Saved data entries
============

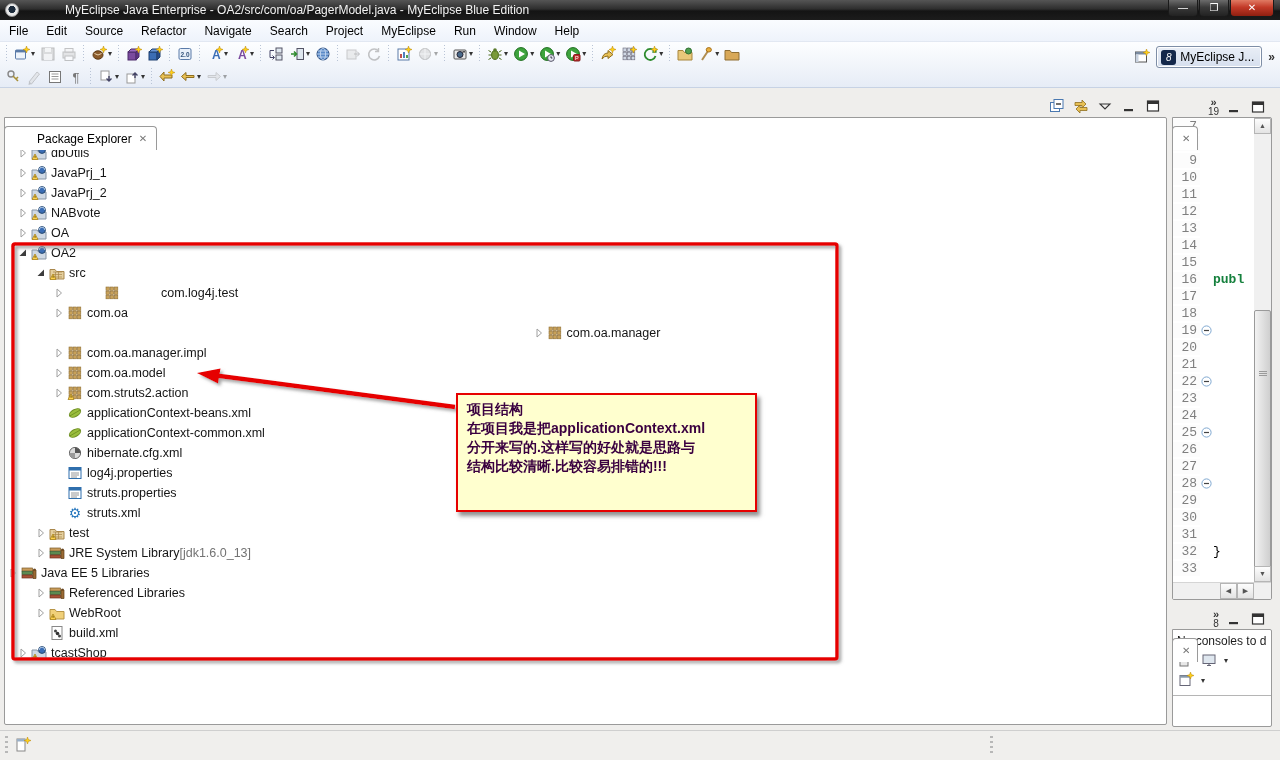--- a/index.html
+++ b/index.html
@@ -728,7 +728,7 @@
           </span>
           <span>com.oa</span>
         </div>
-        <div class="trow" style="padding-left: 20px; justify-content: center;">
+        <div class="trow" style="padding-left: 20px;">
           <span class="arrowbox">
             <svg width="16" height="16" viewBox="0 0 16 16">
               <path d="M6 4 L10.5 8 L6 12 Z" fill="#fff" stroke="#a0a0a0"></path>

============

• **TASK TO COMPLETE**:
Which lines above contain the word "style"? Copy all of them.

• **RESULT OF THIS EXERCISE**:
-        <div class="trow" style="padding-left: 20px; justify-content: center;">
+        <div class="trow" style="padding-left: 20px;">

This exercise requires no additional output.